The majority of unaccompanied children in government custody remain there because the government has not been able to release them to a “sponsor” in the United States. Sponsors can be family members who already live in the United States or anyone who is able to take care of the child and satisfy certain requirements. HHS is required to ensure that all sponsors go through background checks to make sure that the child is placed in a good home. In the past, many children were released to undocumented parents in the United States.

Since taking office, President Trump has taken measures that have made it harder to release children to sponsors, which has swelled the numbers of children in government custody. Beginning in August 2017, the administration began arresting sponsors who were undocumented. The targeting of sponsors for immigration enforcement was widely criticized because it prevented sponsors from coming forward to claim children.
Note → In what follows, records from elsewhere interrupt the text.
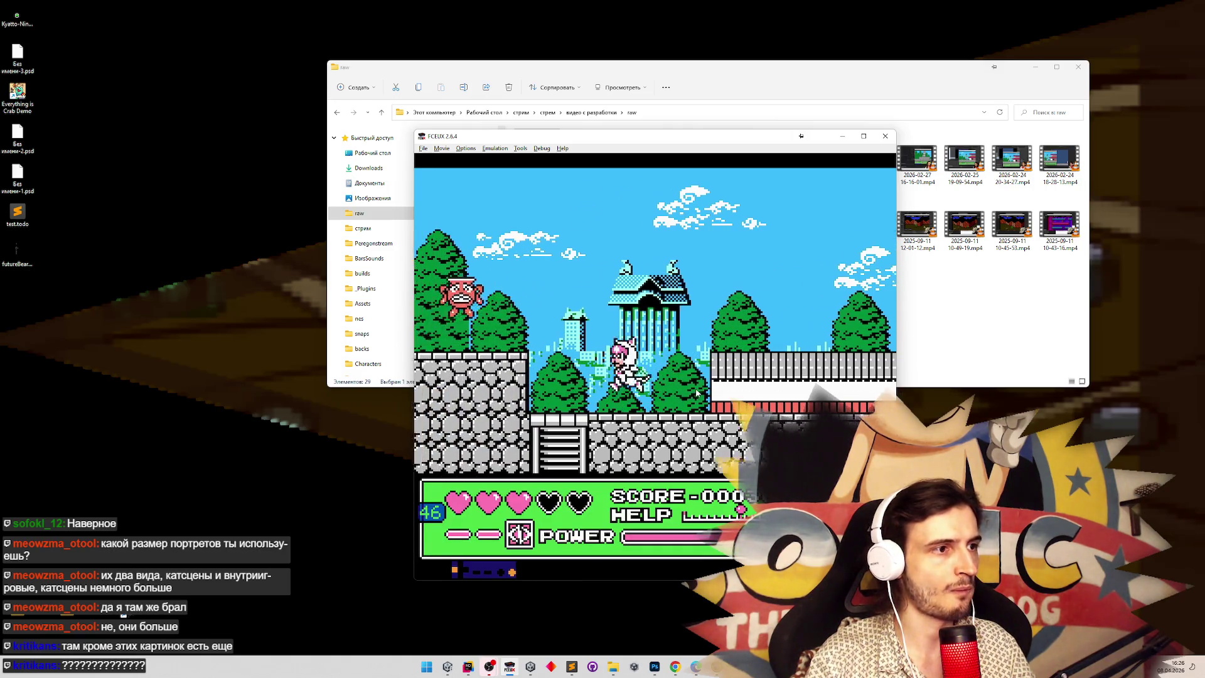
pyautogui.press('f')
pyautogui.press('Left')
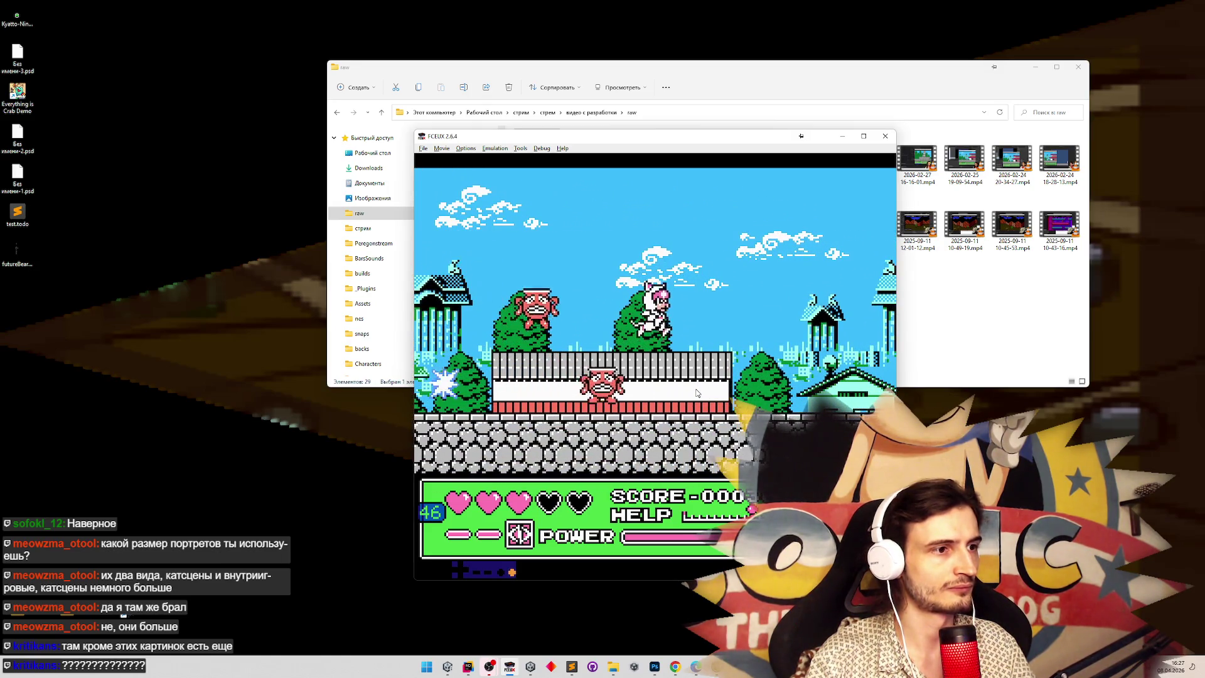
pyautogui.press('Right')
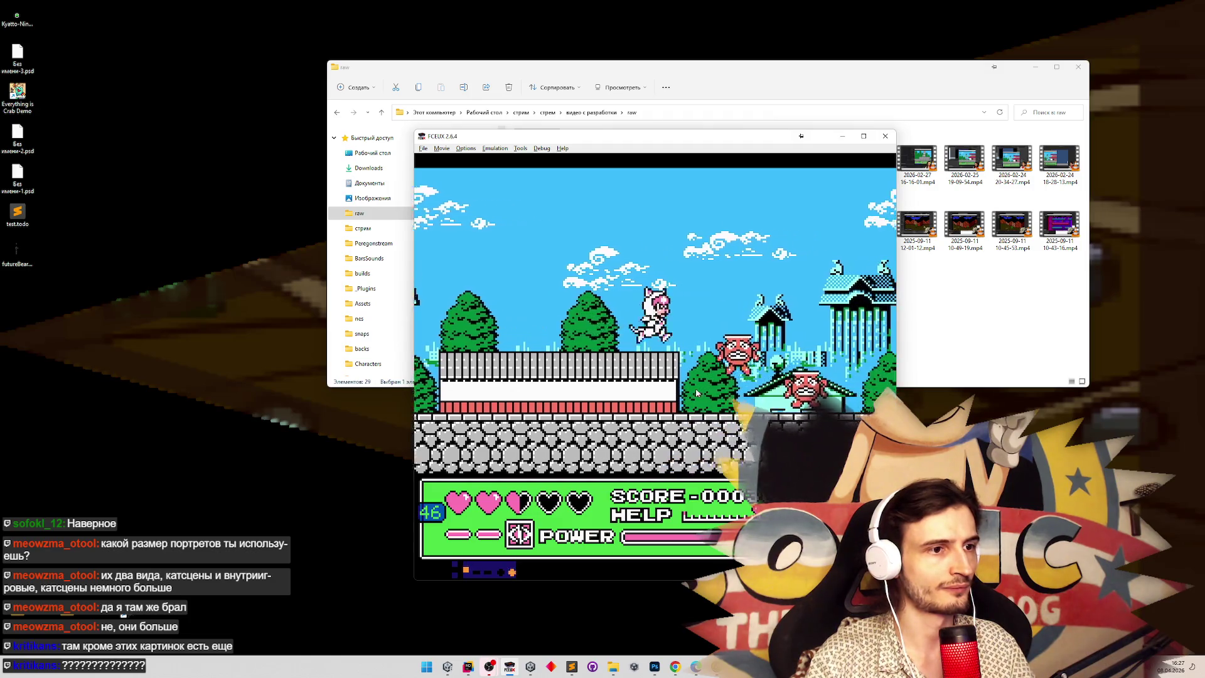
pyautogui.press('Left')
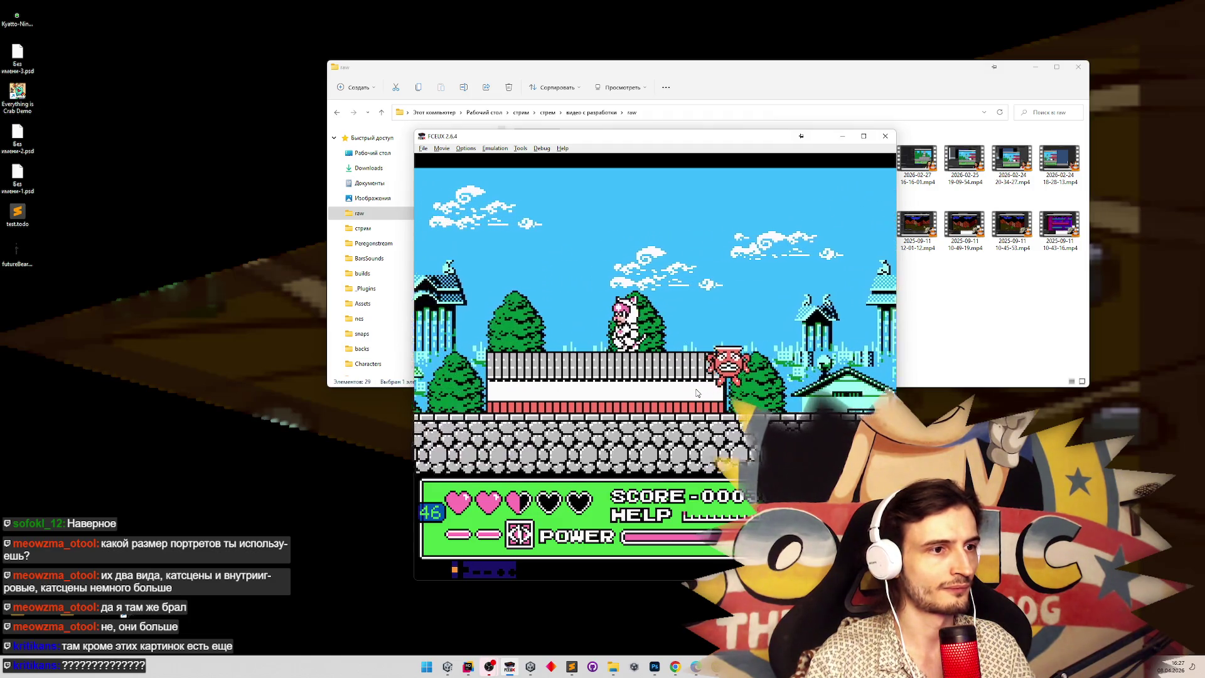
pyautogui.press('Left')
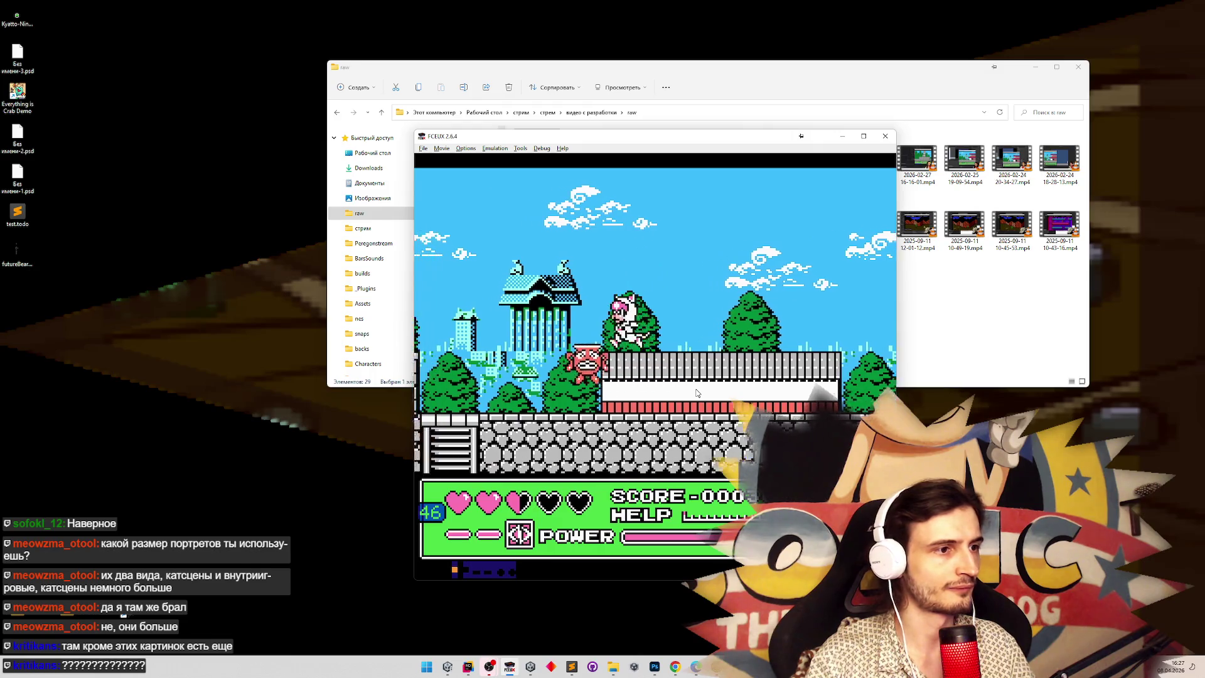
pyautogui.press('Left')
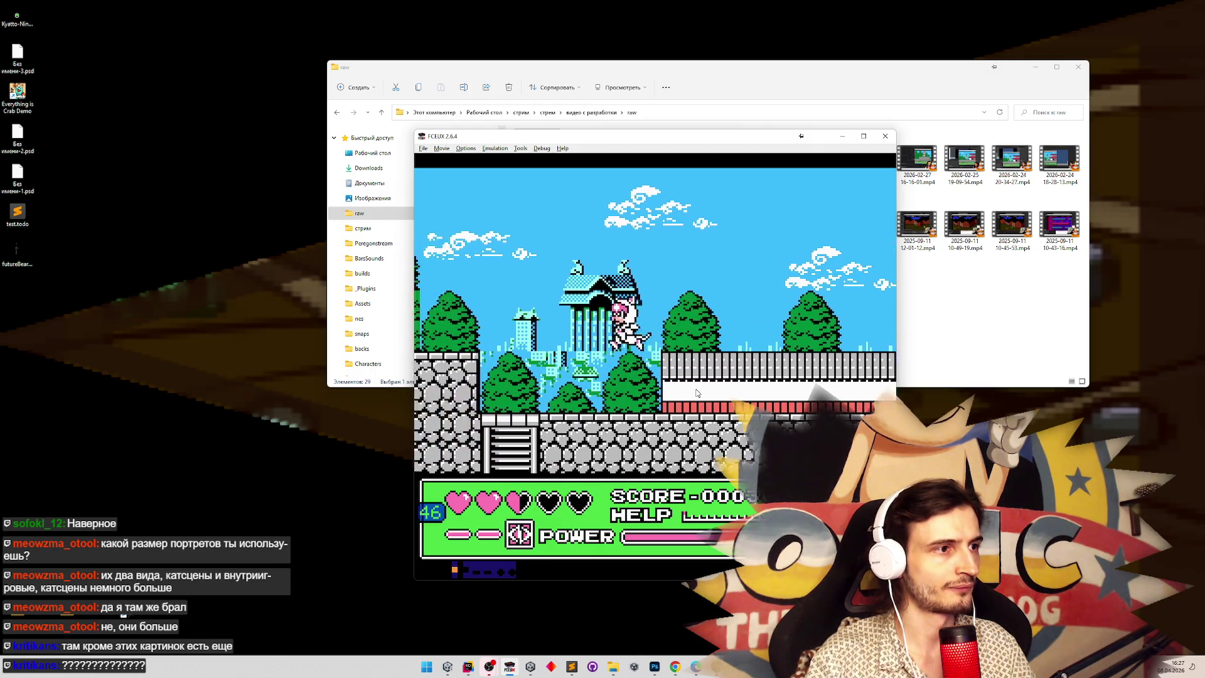
pyautogui.press('Right')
In April 2018, the office in charge of releasing children to sponsors signed a new agreement with Immigration and Customs Enforcement (ICE). The agreement requires the agency to fingerprint every member of a household where a sponsor lives, and then share that data with ICE. After the memo went into effect, ICE arrested 41 sponsors who came forward to take care of a child. Following this policy change, the number of children in government custody began to increase rapidly.

In August 2018, the Legal Aid Justice Center, a group which represents children in immigration custody in Virginia, sued the administration to overturn this policy. On November 15, 2018, a judge in Virginia denied the government’s motion to dismiss the lawsuit and let it proceed to trial. The same day, a coalition of twelve state attorneys general sent a letter to the Trump administration demanding that it reverse the policy, which they claim imposes “unjustified burdens” on the sponsorship process and prolongs the time that children are held in government custody.

As the number of children in government custody has risen, the administration announced that in October it would expand a tent camp in Tornillo, New Mexico to hold more children. At the beginning of November, there were already more than 1,000 children held in the camp, all of whom are ages 13 to 17 and who have already begun the sponsorship process. The tent camp has the capacity to hold up to 3,200 children.

While all parties agree that the government should make sure that sponsors will not take advantage of children, the decision to target sponsors for immigration enforcement has created a crisis entirely of the government’s making. In the coming months, as control of the House of Representatives changes party, it will be incumbent on Congress to take steps to exercise oversight over the administration’s tinkering with the sponsorship process. No child should be held captive because of politics.